Rocket science met the trading world in the latest episode of CFTC Talks.
The podcast is hosted by CFTCs Chief of Market Intelligence Andrew Busch and he had on Mark Higgins the Chief Operating Officer of Beacon Platform, Inc.’s.
Beacon Platform “is a financial technology company that delivers a cloud-based, end-to-end development and production platform.” According to their site.
Higgins, as Busch mentioned, has his Ph.D. an astro-physics from Queens University in Kingston, Ontario.
“So, in fact, you are a rocket scientist,” Busch noted.
Busch further noted that Higgins first foray into trading was building a trading and risk management system in the electricity and natural gas derivatives market.
Higgins said he got a job on a power and gas trading desk because the power markets deregulated in 1996 ushering in trading desks at these companies.
“Wall Street figured out kind of in the early 1990s that physicists and engineers had kind of a lot of the kind of math and skills, So, quantitative finance was popping up on the radar of grad students like me.” Higgins said.

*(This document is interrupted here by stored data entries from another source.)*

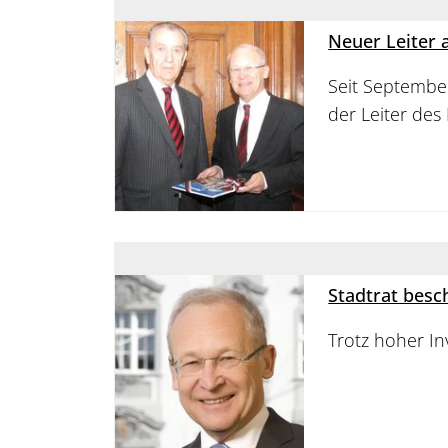
Neuer Leiter 
Seit September
der Leiter de
Stadtrat besc
Trotz hoher I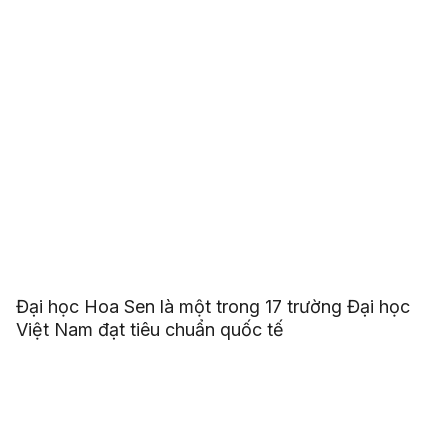
Đại học Hoa Sen là một trong 17 trường Đại học
Việt Nam đạt tiêu chuẩn quốc tế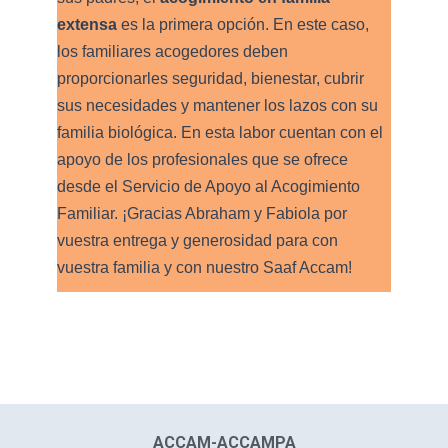
extensa
es la primera opción. En este caso,
los familiares acogedores deben
proporcionarles seguridad, bienestar, cubrir
sus necesidades y mantener los lazos con su
familia biológica. En esta labor cuentan con el
apoyo de los profesionales que se ofrece
desde el Servicio de Apoyo al Acogimiento
Familiar. ¡Gracias Abraham y Fabiola por
vuestra entrega y generosidad para con
vuestra familia y con nuestro Saaf Accam!
ACCAM-ACCAMPA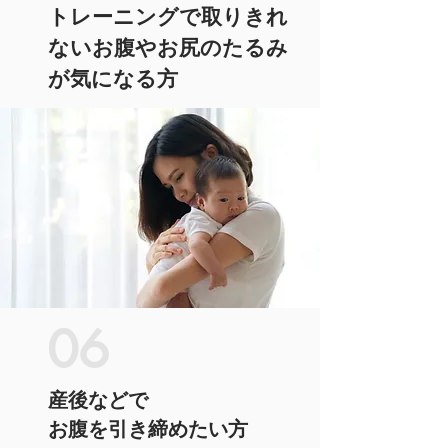
トレーニングで取りきれ
ないお腹やお尻のたるみ
が気になる方
06
産後などで
お腹を引き締めたい方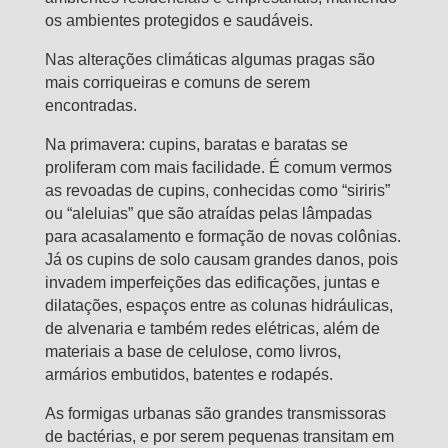
os ambientes protegidos e saudáveis.
Nas alterações climáticas algumas pragas são
mais corriqueiras e comuns de serem
encontradas.
Na primavera: cupins, baratas e baratas se
proliferam com mais facilidade. É comum vermos
as revoadas de cupins, conhecidas como “siriris”
ou “aleluias” que são atraídas pelas lâmpadas
para acasalamento e formação de novas colônias.
Já os cupins de solo causam grandes danos, pois
invadem imperfeições das edificações, juntas e
dilatações, espaços entre as colunas hidráulicas,
de alvenaria e também redes elétricas, além de
materiais a base de celulose, como livros,
armários embutidos, batentes e rodapés.
As formigas urbanas são grandes transmissoras
de bactérias, e por serem pequenas transitam em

Higgins said after two years at the power company he moved first to foreign exchange business Goldman Sachs and beyond and witnessed “the digitization of the market. “
“The job of a market making trader in spot FX used to be two main things, they make prices on individual deals as clients called up and then, every deal, they take the other side of that risk position. So, they had to manage the risks of the portfolio that resulted from all those client deals.” Higgins said of the digital evolution. That was kind of their second job. With the move to electronic trading, both of those jobs are performed almost entirely by computer programs now, and the job of the few remaining traders has changed so to one that instead of managing each deal, they sit at the control of the machine and make sure it behaves.”
The digitization of trading has had several consequences Higgins noted
- Bid/ask spreads have shrunk exponentially
- Greater price transparency
- Volume increased “by a factor of ten”
Higgins said one thing he’s noticed was that when he joined Goldman in 1998, spot FX traders rarely used what is now called algorithmic trading.
“They didn’t care about them at all. They didn’t really use technology. It was pretty much a technology light business, not very quantitative at all.”
Busch said he worked at a smaller bank trading FX spot at the time and he “loved those machines” because he thought it allowed him to get the same kind of trading quality as the bigger banks.
“I was at a smaller bank. What I loved about it is it leveled the playing field versus the voice brokers who always seemed to benefit the higher volume trading clients that were out there versus me this little guy in the Midwest. So, I loved those machines.”
Busch singled out Electronic Broker System and Reuters Matching as two early trading platforms which Busch felt leveled the playing field as he described.
Now those businesses are all about technology and analytics; they can’t run without them,” Higgins concluded of the evolution of FX spot trading now.